Some countries won't let you in — really won't, so don't argue at customs — without medical proof that you've had the right vaccines or gotten them far enough in advance of your trip for them to be fully protective when you arrive. Those rules change periodically, and a travel clinic here at home is the best bet for finding out what the current rules are for the places you're going.
There are many travel clinics in Minnesota now, some within large clinic networks, some independents. Their staff will evaluate and update your vaccine status, depending on your destinations, advise you on other health risks there and provide a yellow card if you don't already have one.
Of course, a yellow card is not a magic charm. Some vaccines expire and have to be re-given. Others — smallpox, for example — need to be given only once in your lifetime, typically in childhood.
I'd bet good money that every anti-vaccine activist my age in America bears the same permanent smallpox-vaccine scar that I've had on my left shoulder since grade school.
Imagine your body and face covered with scars like that, if you managed to survive the real thing before the vaccine came in. Medical science fought a long time to win the smallpox battle for us, which makes this scar a badge of honor.
According to Dr. Anthony Fauci, smallpox is the only killer plague that has been completely eliminated, worldwide. The only one. And it took centuries to get it done.

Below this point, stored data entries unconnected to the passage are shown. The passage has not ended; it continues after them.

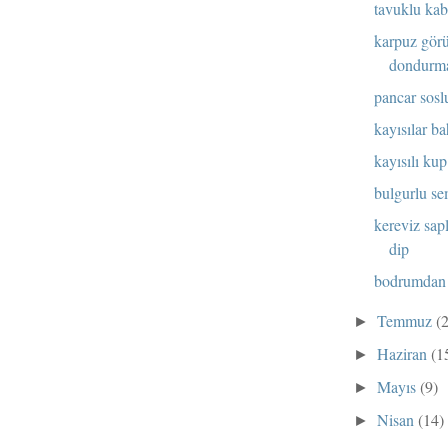
tavuklu kab
karpuz gör
dondurm
pancar soslu
kayısılar ba
kayısılı kup
bulgurlu se
kereviz sap
dip
bodrumdan 
Temmuz
(
►
Haziran
(1
►
Mayıs
(9)
►
Nisan
(14)
►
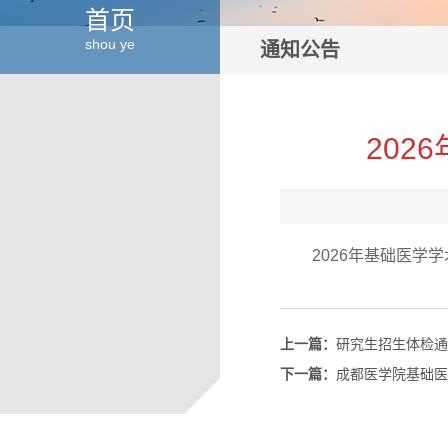
首页
shou ye
通知公告
20
2026年基础医学
上一篇：
研究生招生体检通
下一篇：
成都医学院基础医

The disease was first recorded in Asia in the 1500s. A smallpox vaccine was first used in the U.S. in 1799. America had a final outbreak of smallpox in 1949, and only in 1980 was smallpox declared eradicated worldwide.
Some of the available travel vaccines may surprise you. Though very rare now, bubonic plague still crops up in the United States, and — as we all now know — viruses travel with people.
All the immunizations I've had are listed in my yellow card. It's also where I've just stapled the little proof-of-vaccination card I got when I was given my COVID vaccine. Keep yours handy too.
Catherine Watson was the Star Tribune's first travel editor, from 1978 to 2004.